Recep Tayyip Erdogan aura encore cinq ans de présence au sommet de l'État. Selon les résultats annoncés par l'agence de presse Anadolu, Erdogan, premier ministre de 2002 à 2014 et président depuis quatre ans, a été réélu par les électeurs, dimanche 24 juin, dès le premier tour de l'élection présidentielle, avec 52,58% des suffrages exprimés, contre 30,32% pour son principal adversaire, Muharrem Ince. Par ailleurs, les élections législatives se sont déroulées le même jour, donnant la victoire du Parti pour la justice et le développement (Adalet ve Kalkınma Partisi - AKP, droite), avec 42,54% des voix et 295 députés sur 600. Cette victoire législative n'est pas totale car l'AKP aura besoin du Parti d'action nationaliste (Milliyetçi Hareket Partisi - MHP, extrême droite) et de ses 11,11% de voix (48 députés) pour former une majorité solide. Le tout, avec une abstention très faible dans ces deux scrutins - moins de 15% - (cf lien n°1).
Ces élections sont également les premières depuis la réforme constitutionnelle voulue par Erdogan et adoptée par référendum en 2017. En fait, les résultats annoncés entérinent le passage d'un régime parlementaire à un régime présidentiel dans la république turque version Erdogan. En effet, avec la réforme constitutionnelle, le président de la république concentre davantage de pouvoir, et ce d'autant plus que la fonction de Premier ministre a été tout bonnement supprimée, le président étant à la fois chef d'État et chef de gouvernement. Ce qui est, quelque part, une francisation, vu que la Constitution de la Ve République en France se base sur un régime présidentiel puissant.
Atmosphère tendue
Il n'en reste pas moins que l'atmosphère est tendue en Turquie. L'opposition, notamment le Parti républicain du peuple (Cumhuriyet Halk Partisi - CHP, centre-gauche) et son candidat, Ince, conteste les résultats annoncés et dénonce de multiples cas de fraude, de bourrage d'urnes sur l'ensemble du pays (cf liens n°2 et n°3). Il n'en reste pas moins que le CHP compterait 147 députés, et qu'avec ses alliés au sein de l'alliance populaire, 190 députés formeront le principal groupe d'opposition à Erdogan. Mais il faut également compter sur l'opposition pro-kurde, regroupée au sein du Parti démocratique des peuples (Halkların Demokratik Partisi - HDP, gauche radicale). Ce parti, qui avait fait sensation lors des élections en 2015, lourdement réprimé ces dernières années, avec son candidat à l'élection présidentielle, Selahattin Demirtas, emprisonné, craignait de ne pas atteindre le plancher de 10%, permettant à un parti ou une alliance de partis d'avoir des élus à l'Assemblée nationale. Finalement, il obtient 11,69% des voix et 67 députés.
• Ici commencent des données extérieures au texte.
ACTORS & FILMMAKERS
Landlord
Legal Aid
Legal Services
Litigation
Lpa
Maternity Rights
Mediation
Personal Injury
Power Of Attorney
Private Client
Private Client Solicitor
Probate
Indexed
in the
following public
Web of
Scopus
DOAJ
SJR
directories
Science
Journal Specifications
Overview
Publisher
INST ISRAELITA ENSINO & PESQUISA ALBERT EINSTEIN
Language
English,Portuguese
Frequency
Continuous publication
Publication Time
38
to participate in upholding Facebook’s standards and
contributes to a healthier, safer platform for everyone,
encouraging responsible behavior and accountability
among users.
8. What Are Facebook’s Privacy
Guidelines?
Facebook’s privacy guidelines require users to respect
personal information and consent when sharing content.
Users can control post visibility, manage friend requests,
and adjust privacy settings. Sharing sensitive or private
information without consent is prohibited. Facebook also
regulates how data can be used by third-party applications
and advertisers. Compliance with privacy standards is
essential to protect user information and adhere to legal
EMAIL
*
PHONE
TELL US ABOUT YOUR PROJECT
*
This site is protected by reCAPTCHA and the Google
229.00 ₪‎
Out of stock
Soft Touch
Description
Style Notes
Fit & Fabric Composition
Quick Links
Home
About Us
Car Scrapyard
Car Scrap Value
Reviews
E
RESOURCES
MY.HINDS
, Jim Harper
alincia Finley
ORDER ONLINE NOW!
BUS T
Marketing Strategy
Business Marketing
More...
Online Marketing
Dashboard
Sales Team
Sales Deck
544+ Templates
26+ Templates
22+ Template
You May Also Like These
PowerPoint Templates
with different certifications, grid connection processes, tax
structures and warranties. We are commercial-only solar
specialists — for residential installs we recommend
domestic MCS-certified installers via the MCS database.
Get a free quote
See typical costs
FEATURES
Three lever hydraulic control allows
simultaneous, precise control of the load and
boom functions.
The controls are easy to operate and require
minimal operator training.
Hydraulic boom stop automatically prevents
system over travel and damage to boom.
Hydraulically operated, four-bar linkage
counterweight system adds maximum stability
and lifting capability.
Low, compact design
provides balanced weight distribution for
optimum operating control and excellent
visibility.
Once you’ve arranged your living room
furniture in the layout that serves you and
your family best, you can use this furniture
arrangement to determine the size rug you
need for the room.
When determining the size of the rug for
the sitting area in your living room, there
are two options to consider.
Preuve de la tension extrême en Turquie sur ces scrutins électoraux, des délégations d'observateurs internationaux ont été arrêtées, mises en garde à vue le jour des élections. Ainsi, une délégation de trois membres du Parti communiste français (PCF), dont Christine Prunaud, sénatrice des Côtes-d'Armor et membre de la commission des Affaires étrangères du Sénat, a été arrêtée et mise en garde à vue par les autorités turques. Une attitude qui servirait de preuve de fébrilité de la part du pouvoir turc selon le PCF, visant à "étouffer toutes les voix qui dénoncent les fraudes massives à l'œuvre" (cf lien n°4). Enfin, il est bon de rappeler que ces élections se déroulent en plein état d'urgence en Turquie. Depuis le coup d'État avorté du 15 juillet 2016, l'État d'urgence a été décrété, permettant au pouvoir de mener une véritable purge au sein de l'administration et une répression de grande ampleur. En-dehors de l'exemple de Demirtas et du HDP, des dizaines de milliers de juges, d'enseignants, de militaires et autres fonctionnaires ont été enlevés du personnel administratif, soupçonnés d'être des opposants à Erdogan, voire d'avoir participé au coup d'État raté de juillet 2016. Sans compter les multiples atteintes à la liberté d'expression avec des arrestations de journalistes turcs et étrangers, comme le Français Mathias Depardon durant l'année 2017 par exemple.
De quoi se dire que la Turquie tend vers une dictature, ou une "démocrature", avec une dimension religieuse réaffirmée dans une république qui s'est basée sur la laïcité depuis sa fondation, en 1923, par Mustafa Kemal Atatürk.